Experimental results of several mean algorithm for “monarch” with noise standard deviation 60. The PSNR and SSIM are a Noised image, b MF(19.8602 dB, 0.5875), c BF(17.4994 dB, 0.3029), d NLM(18.8100 dB, 0.5671), e SVDNLM(24.0420 dB, 0.7631)

The restored images are compared with several algorithms: mean filter (MF), bilateral filter (BF), and NLM [25]. Figure 2 shows the simulation results for the image “parrot” with standard deviation \(\sigma =30\). By sight, all the algorithms are good at eliminating noise, and the simulation results of SVDNLM include more details. In quantity, NLM has higher PSNR and SSIM values than MF and BF, and SVDNLM gets the highest PSNR and SSIM values. Figure 3 shows the restoration results of image “Barbara” of several denoising algorithms with standard deviation \(\sigma =50\). For MF, much noise is left in such a high noise level. BF and NLM both cause the image to be over smoothed, and the details are lost seriously. The SVDNLM proposed can sufficiently eliminate noise and hold the edges. Figure 4 shows the experimental results for the image “monarch” with standard deviation \(\sigma =60\). MF and NLM cause the image to be over-smoothed, and a large amount of details are lost. The bilateral filter cannot effectively eliminate noise in such a high standard deviation, and the noise therefore remains. SVDNLM has the best visual effect, which could both effectively eliminate noise and preserve the details.

Table 2 shows the average PSNR results of ten classical images at different noise levels. When noise standard deviation \(\sigma \) is no more than 40, BF gets higher values than MF, but when \(\sigma \) is larger than 40, PSNR values for BF are lower than for MF. This is because calculating the weight using distance and the absolute difference between two pixels is meaningless in an image with such a high noise level. NLM has similar results as BF. This is because, in an image with high-level noise, the mean value of noise in the patch will greatly deviate from zero, and the weights cannot reflect the true similarity of patches. SVDNLM works better for images with either low or high noise levels. Table 3 shows the mean values of SSIM for the ten classical images, which has the similar changing rules as PSNR. When \(\sigma \) is smaller, NLM achieves higher values than MF and BF; when \(\sigma \) is larger, NLM, MF, and BF, all achieve similar values. SVDNLM performs best across the whole range of noise levels.

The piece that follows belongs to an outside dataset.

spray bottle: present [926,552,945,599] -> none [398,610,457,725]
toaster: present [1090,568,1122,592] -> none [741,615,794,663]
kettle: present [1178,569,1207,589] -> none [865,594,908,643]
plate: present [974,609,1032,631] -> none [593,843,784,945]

Table 2 Average PSNR results of several algorithms for the ten classical images at different noise levels
Table 3 Average SSIM results of several algorithms for the ten classical images at different noise levels

Figure 5 shows the method noise of experimental results of image “parrot” of several methods with noise standard deviation \(\sigma =30\). All methods can effectively eliminate the noise at such a noise level. Owing to the effect of over smoothing, MF, BF, and NLM all cause much details lost. The figure shows that SVDNLM algorithm only loses little details, which indicates the superiority of our methods. Figure 6 shows the method noise of restored image “peppers” with noise standard deviation \(\sigma =60\). BF has some noise left and loses many details at such a high noise level. MF and NLM cause the restored images to be over smoothed. As shown in Fig. 5, SVDNLM gets the best performance.

Fig. 5
figure 5

Method noise of several algorithms for “parrot” with noise standard deviation \(\sigma =30\)

Fig. 6
figure 6

Method noise of several algorithms for “peppers” with noise standard deviation \(\sigma =60\)

6 Conclusion

This paper proposes a novel method of evaluating the similarity for noisy image patches, which combines the cross-angle and Euclidean distance of vectors of singular values of image patches and could effectively alleviate the interference of noise. The method is then applied to NLM denoising. Experimental results show that compared to several state-of-the -art algorithms, SVDNLM can effectively eliminate noise and retain more details, achieve larger values of PSNR and SSIM, and greatly improve the performance of NLM.